(Data records)

>>>>>

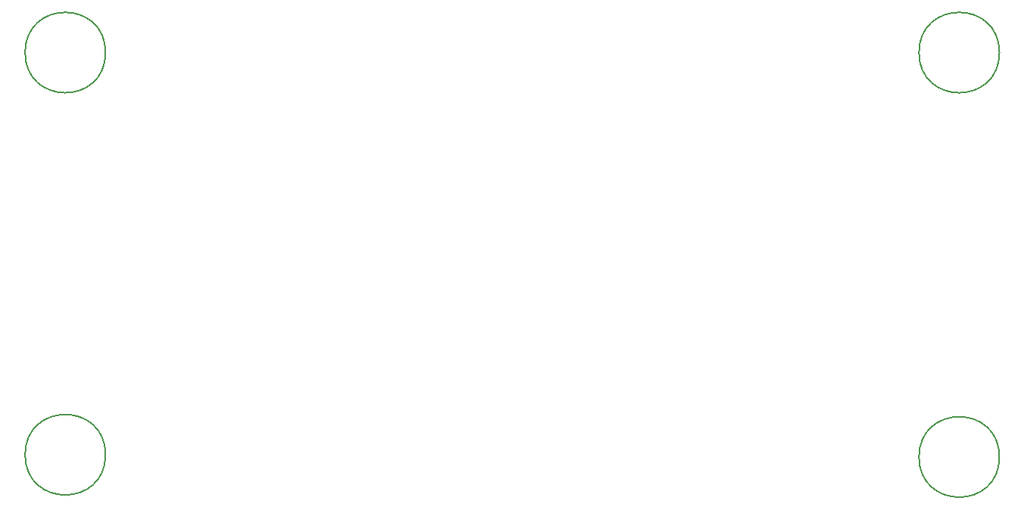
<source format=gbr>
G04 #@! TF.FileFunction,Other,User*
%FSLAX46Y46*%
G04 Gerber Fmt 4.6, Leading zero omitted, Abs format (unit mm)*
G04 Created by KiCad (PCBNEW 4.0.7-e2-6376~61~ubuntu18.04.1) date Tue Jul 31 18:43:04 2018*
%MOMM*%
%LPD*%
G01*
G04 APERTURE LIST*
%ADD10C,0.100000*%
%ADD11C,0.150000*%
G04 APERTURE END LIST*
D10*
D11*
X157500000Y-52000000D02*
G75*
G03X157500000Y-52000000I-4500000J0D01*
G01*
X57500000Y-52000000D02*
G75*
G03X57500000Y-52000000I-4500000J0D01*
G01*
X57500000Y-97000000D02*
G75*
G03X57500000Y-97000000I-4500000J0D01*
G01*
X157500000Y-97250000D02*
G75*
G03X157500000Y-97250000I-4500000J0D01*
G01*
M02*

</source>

<<<<<
>>>>>

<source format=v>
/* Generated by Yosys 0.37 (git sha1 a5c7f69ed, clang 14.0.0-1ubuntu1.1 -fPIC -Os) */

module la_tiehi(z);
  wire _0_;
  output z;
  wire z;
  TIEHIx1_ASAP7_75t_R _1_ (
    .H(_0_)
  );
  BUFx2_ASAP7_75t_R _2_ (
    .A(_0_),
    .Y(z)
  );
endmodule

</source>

<<<<<

▸ Exercise: Please find every line in the records that contains the word "format", and copy it out.

▸ Output of the exercise:
<source format=gbr>
G04 Gerber Fmt 4.6, Leading zero omitted, Abs format (unit mm)*
<source format=v>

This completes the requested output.